Having got this far in the process, ministers really had little option but to accept the idea - to have rejected it would have left them wide open to the charge that they didn't care about the lives of little children.

Then came the tricky bit. Lawyers and legislators spent years working out how this new register might work. The result was a new quango, the Independent Safeguarding Authority (ISA), which will start working in earnest in the middle of next month.

The new system insists that anyone who has frequent or intensive contact with children or vulnerable adults through an employer or a voluntary organisation must be vetted.

It is expected the process will eventually see 11.3 million adults in England, Wales and Northern Ireland seek registration - that is about one in four of all adults. A separate but aligned system will apply in Scotland.

By 2015, the ISA will probably have files on one million people where there is some information from criminal records or other official sources that they are obliged to consider. Of that million, an estimated 40,000 will be barred from working with children or vulnerable adults - double the number currently banned.

A large proportion of those vetted will be public sector workers - doctors, dentists, nurses, teachers, prison officers and care workers - but some of the anxieties about the scheme relate to the demand that voluntary workers should also have to register.

The devil, as always, is in the detail.

Those required to be ISA-checked include those involved in "any activity which involves contact with children or vulnerable adults and is of a specified nature (eg teaching, training, care, supervision, advice, treatment or transport) frequently, intensively and/or overnight". It also covers any activity in a specified place (such as schools and children's homes) frequently or intensively.

The register will not apply to "family or personal" arrangements, we are told, but there is bound to be some debate as to when the informal kickabout in the park becomes a regulated voluntary activity.

One can see why they might want to cast their net wide. The evidence is that four out of five children who suffer serious sexual abuse are abused by a friend of the family or a close family member. It is the "mate of your dad's" who gives you a lift to swimming every Thursday; it is the uncle who volunteers to help the boys get changed at football on a Saturday morning.

And abuse of children is ubiquitous - survey evidence suggests that one in nine pre-teenage children suffer serious sexual abuse. Experts estimate that a million children in Britain are or have been abused in the recent past.

These are crimes which cause longer-lasting psychological damage than, for instance, being mugged by a stranger.

The counter-argument is that we risk deepening the generational segregation that, to my mind, is now a greater cause of community disharmony than ethnic or class segregation.

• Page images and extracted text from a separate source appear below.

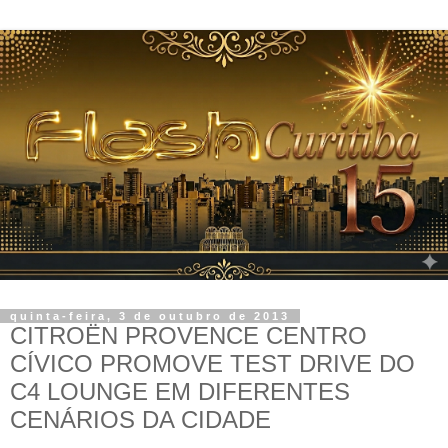
quinta-feira, 3 de outubro de 2013
CITROËN PROVENCE CENTRO
CÍVICO PROMOVE TEST DRIVE DO
C4 LOUNGE EM DIFERENTES
CENÁRIOS DA CIDADE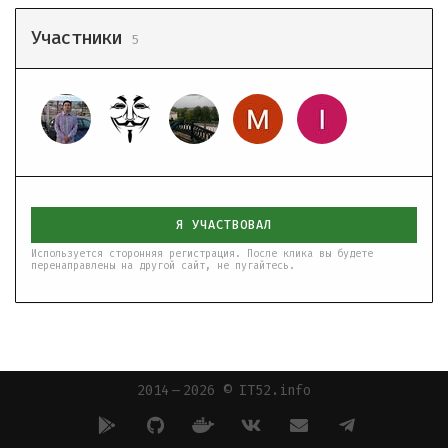
Участники
5
Я УЧАСТВОВАЛ
Используется сторонняя регистрация. После клика вы будете
перенаправлены на другой сайт, не пугайтесь.
2014 — 2026 © IT52.info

There is an increasing disconnection: adults are encouraged to see all young people as potential muggers while children are encouraged to view all adults as potential abusers.

How many adults will decide against volunteering to work at the local youth centre or after-school club because they don't want to be judged by some faceless quango on the basis of a spent conviction for cannabis use a decade ago?

On the other hand, if the system does identify an additional 20,000 people whose past presents compelling evidence that they are a risk to vulnerable people, how much abuse might we prevent?

This debate, happening after the authority has been created and the laws have been passed, did not (and perhaps could not) happen when David Blunkett announced the inquiry or even when Lord Bichard presented his report in 2004. The innocent faces of Jessica Chapman and Holly Wells were still burned onto our consciences.

Our democracy is regularly buffeted by panics which make rational, considered discussion impossible until the dust settles years later.